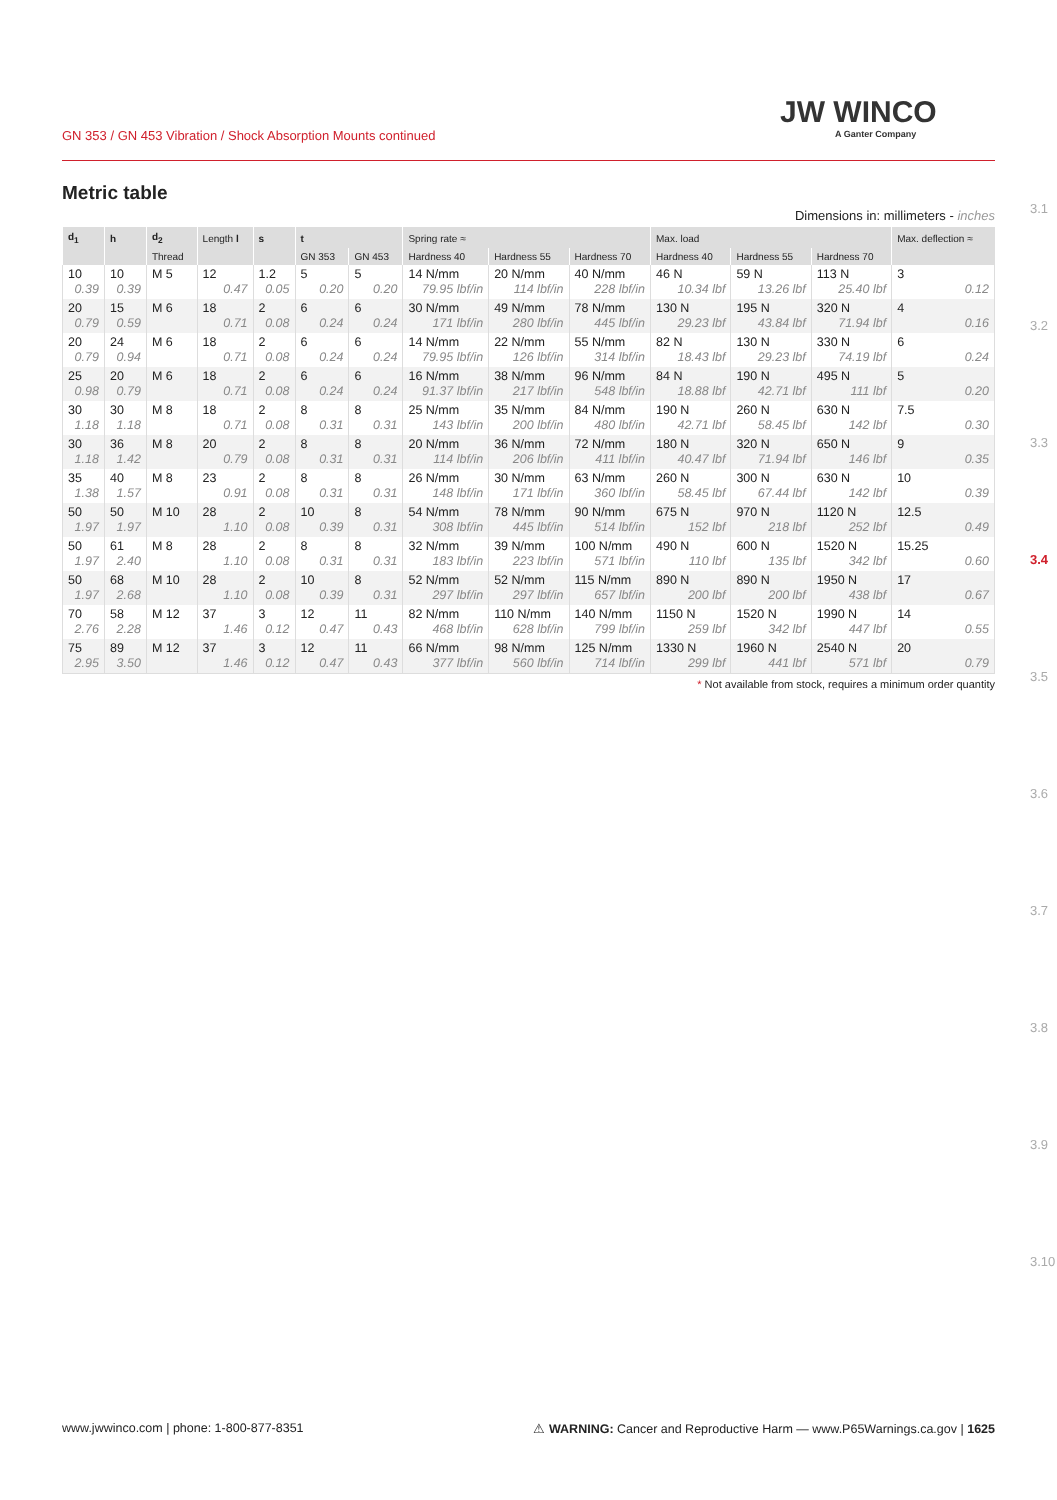GN 353 / GN 453 Vibration / Shock Absorption Mounts continued
JW WINCO
A Ganter Company
3.1
3.2
3.3
3.4
3.5
3.6
3.7
3.8
3.9
3.10
Metric table
Dimensions in: millimeters - inches
| d<sub>1</sub> | h | d<sub>2</sub> | Length l | s | t | | Spring rate ≈ | | | Max. load | | | Max. deflection ≈ |
| --- | --- | --- | --- | --- | --- | --- | --- | --- | --- | --- | --- | --- | --- |
| | | Thread | | | GN 353 | GN 453 | Hardness 40 | Hardness 55 | Hardness 70 | Hardness 40 | Hardness 55 | Hardness 70 | |
| 10 0.39 | 10 0.39 | M 5 | 12 0.47 | 1.2 0.05 | 5 0.20 | 5 0.20 | 14 N/mm 79.95 lbf/in | 20 N/mm 114 lbf/in | 40 N/mm 228 lbf/in | 46 N 10.34 lbf | 59 N 13.26 lbf | 113 N 25.40 lbf | 3 0.12 |
| 20 0.79 | 15 0.59 | M 6 | 18 0.71 | 2 0.08 | 6 0.24 | 6 0.24 | 30 N/mm 171 lbf/in | 49 N/mm 280 lbf/in | 78 N/mm 445 lbf/in | 130 N 29.23 lbf | 195 N 43.84 lbf | 320 N 71.94 lbf | 4 0.16 |
| 20 0.79 | 24 0.94 | M 6 | 18 0.71 | 2 0.08 | 6 0.24 | 6 0.24 | 14 N/mm 79.95 lbf/in | 22 N/mm 126 lbf/in | 55 N/mm 314 lbf/in | 82 N 18.43 lbf | 130 N 29.23 lbf | 330 N 74.19 lbf | 6 0.24 |
| 25 0.98 | 20 0.79 | M 6 | 18 0.71 | 2 0.08 | 6 0.24 | 6 0.24 | 16 N/mm 91.37 lbf/in | 38 N/mm 217 lbf/in | 96 N/mm 548 lbf/in | 84 N 18.88 lbf | 190 N 42.71 lbf | 495 N 111 lbf | 5 0.20 |
| 30 1.18 | 30 1.18 | M 8 | 18 0.71 | 2 0.08 | 8 0.31 | 8 0.31 | 25 N/mm 143 lbf/in | 35 N/mm 200 lbf/in | 84 N/mm 480 lbf/in | 190 N 42.71 lbf | 260 N 58.45 lbf | 630 N 142 lbf | 7.5 0.30 |
| 30 1.18 | 36 1.42 | M 8 | 20 0.79 | 2 0.08 | 8 0.31 | 8 0.31 | 20 N/mm 114 lbf/in | 36 N/mm 206 lbf/in | 72 N/mm 411 lbf/in | 180 N 40.47 lbf | 320 N 71.94 lbf | 650 N 146 lbf | 9 0.35 |
| 35 1.38 | 40 1.57 | M 8 | 23 0.91 | 2 0.08 | 8 0.31 | 8 0.31 | 26 N/mm 148 lbf/in | 30 N/mm 171 lbf/in | 63 N/mm 360 lbf/in | 260 N 58.45 lbf | 300 N 67.44 lbf | 630 N 142 lbf | 10 0.39 |
| 50 1.97 | 50 1.97 | M 10 | 28 1.10 | 2 0.08 | 10 0.39 | 8 0.31 | 54 N/mm 308 lbf/in | 78 N/mm 445 lbf/in | 90 N/mm 514 lbf/in | 675 N 152 lbf | 970 N 218 lbf | 1120 N 252 lbf | 12.5 0.49 |
| 50 1.97 | 61 2.40 | M 8 | 28 1.10 | 2 0.08 | 8 0.31 | 8 0.31 | 32 N/mm 183 lbf/in | 39 N/mm 223 lbf/in | 100 N/mm 571 lbf/in | 490 N 110 lbf | 600 N 135 lbf | 1520 N 342 lbf | 15.25 0.60 |
| 50 1.97 | 68 2.68 | M 10 | 28 1.10 | 2 0.08 | 10 0.39 | 8 0.31 | 52 N/mm 297 lbf/in | 52 N/mm 297 lbf/in | 115 N/mm 657 lbf/in | 890 N 200 lbf | 890 N 200 lbf | 1950 N 438 lbf | 17 0.67 |
| 70 2.76 | 58 2.28 | M 12 | 37 1.46 | 3 0.12 | 12 0.47 | 11 0.43 | 82 N/mm 468 lbf/in | 110 N/mm 628 lbf/in | 140 N/mm 799 lbf/in | 1150 N 259 lbf | 1520 N 342 lbf | 1990 N 447 lbf | 14 0.55 |
| 75 2.95 | 89 3.50 | M 12 | 37 1.46 | 3 0.12 | 12 0.47 | 11 0.43 | 66 N/mm 377 lbf/in | 98 N/mm 560 lbf/in | 125 N/mm 714 lbf/in | 1330 N 299 lbf | 1960 N 441 lbf | 2540 N 571 lbf | 20 0.79 |
* Not available from stock, requires a minimum order quantity
www.jwwinco.com | phone: 1-800-877-8351 ⚠ WARNING: Cancer and Reproductive Harm — www.P65Warnings.ca.gov | 1625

→ **What to do**:
Set every record down verbatim. No pictures belong in the copy.

→ **Response below**:
GN 353 / GN 453 Vibration / Shock Absorption Mounts continued
JW WINCO
A Ganter Company
3.1
3.2
3.3
3.4
3.5
3.6
3.7
3.8
3.9
3.10
Metric table
Dimensions in: millimeters - inches
| d<sub>1</sub> | h | d<sub>2</sub> | Length l | s | t | | Spring rate ≈ | | | Max. load | | | Max. deflection ≈ |
| --- | --- | --- | --- | --- | --- | --- | --- | --- | --- | --- | --- | --- | --- |
| | | Thread | | | GN 353 | GN 453 | Hardness 40 | Hardness 55 | Hardness 70 | Hardness 40 | Hardness 55 | Hardness 70 | |
| 10 0.39 | 10 0.39 | M 5 | 12 0.47 | 1.2 0.05 | 5 0.20 | 5 0.20 | 14 N/mm 79.95 lbf/in | 20 N/mm 114 lbf/in | 40 N/mm 228 lbf/in | 46 N 10.34 lbf | 59 N 13.26 lbf | 113 N 25.40 lbf | 3 0.12 |
| 20 0.79 | 15 0.59 | M 6 | 18 0.71 | 2 0.08 | 6 0.24 | 6 0.24 | 30 N/mm 171 lbf/in | 49 N/mm 280 lbf/in | 78 N/mm 445 lbf/in | 130 N 29.23 lbf | 195 N 43.84 lbf | 320 N 71.94 lbf | 4 0.16 |
| 20 0.79 | 24 0.94 | M 6 | 18 0.71 | 2 0.08 | 6 0.24 | 6 0.24 | 14 N/mm 79.95 lbf/in | 22 N/mm 126 lbf/in | 55 N/mm 314 lbf/in | 82 N 18.43 lbf | 130 N 29.23 lbf | 330 N 74.19 lbf | 6 0.24 |
| 25 0.98 | 20 0.79 | M 6 | 18 0.71 | 2 0.08 | 6 0.24 | 6 0.24 | 16 N/mm 91.37 lbf/in | 38 N/mm 217 lbf/in | 96 N/mm 548 lbf/in | 84 N 18.88 lbf | 190 N 42.71 lbf | 495 N 111 lbf | 5 0.20 |
| 30 1.18 | 30 1.18 | M 8 | 18 0.71 | 2 0.08 | 8 0.31 | 8 0.31 | 25 N/mm 143 lbf/in | 35 N/mm 200 lbf/in | 84 N/mm 480 lbf/in | 190 N 42.71 lbf | 260 N 58.45 lbf | 630 N 142 lbf | 7.5 0.30 |
| 30 1.18 | 36 1.42 | M 8 | 20 0.79 | 2 0.08 | 8 0.31 | 8 0.31 | 20 N/mm 114 lbf/in | 36 N/mm 206 lbf/in | 72 N/mm 411 lbf/in | 180 N 40.47 lbf | 320 N 71.94 lbf | 650 N 146 lbf | 9 0.35 |
| 35 1.38 | 40 1.57 | M 8 | 23 0.91 | 2 0.08 | 8 0.31 | 8 0.31 | 26 N/mm 148 lbf/in | 30 N/mm 171 lbf/in | 63 N/mm 360 lbf/in | 260 N 58.45 lbf | 300 N 67.44 lbf | 630 N 142 lbf | 10 0.39 |
| 50 1.97 | 50 1.97 | M 10 | 28 1.10 | 2 0.08 | 10 0.39 | 8 0.31 | 54 N/mm 308 lbf/in | 78 N/mm 445 lbf/in | 90 N/mm 514 lbf/in | 675 N 152 lbf | 970 N 218 lbf | 1120 N 252 lbf | 12.5 0.49 |
| 50 1.97 | 61 2.40 | M 8 | 28 1.10 | 2 0.08 | 8 0.31 | 8 0.31 | 32 N/mm 183 lbf/in | 39 N/mm 223 lbf/in | 100 N/mm 571 lbf/in | 490 N 110 lbf | 600 N 135 lbf | 1520 N 342 lbf | 15.25 0.60 |
| 50 1.97 | 68 2.68 | M 10 | 28 1.10 | 2 0.08 | 10 0.39 | 8 0.31 | 52 N/mm 297 lbf/in | 52 N/mm 297 lbf/in | 115 N/mm 657 lbf/in | 890 N 200 lbf | 890 N 200 lbf | 1950 N 438 lbf | 17 0.67 |
| 70 2.76 | 58 2.28 | M 12 | 37 1.46 | 3 0.12 | 12 0.47 | 11 0.43 | 82 N/mm 468 lbf/in | 110 N/mm 628 lbf/in | 140 N/mm 799 lbf/in | 1150 N 259 lbf | 1520 N 342 lbf | 1990 N 447 lbf | 14 0.55 |
| 75 2.95 | 89 3.50 | M 12 | 37 1.46 | 3 0.12 | 12 0.47 | 11 0.43 | 66 N/mm 377 lbf/in | 98 N/mm 560 lbf/in | 125 N/mm 714 lbf/in | 1330 N 299 lbf | 1960 N 441 lbf | 2540 N 571 lbf | 20 0.79 |
* Not available from stock, requires a minimum order quantity
www.jwwinco.com | phone: 1-800-877-8351 ⚠ WARNING: Cancer and Reproductive Harm — www.P65Warnings.ca.gov | 1625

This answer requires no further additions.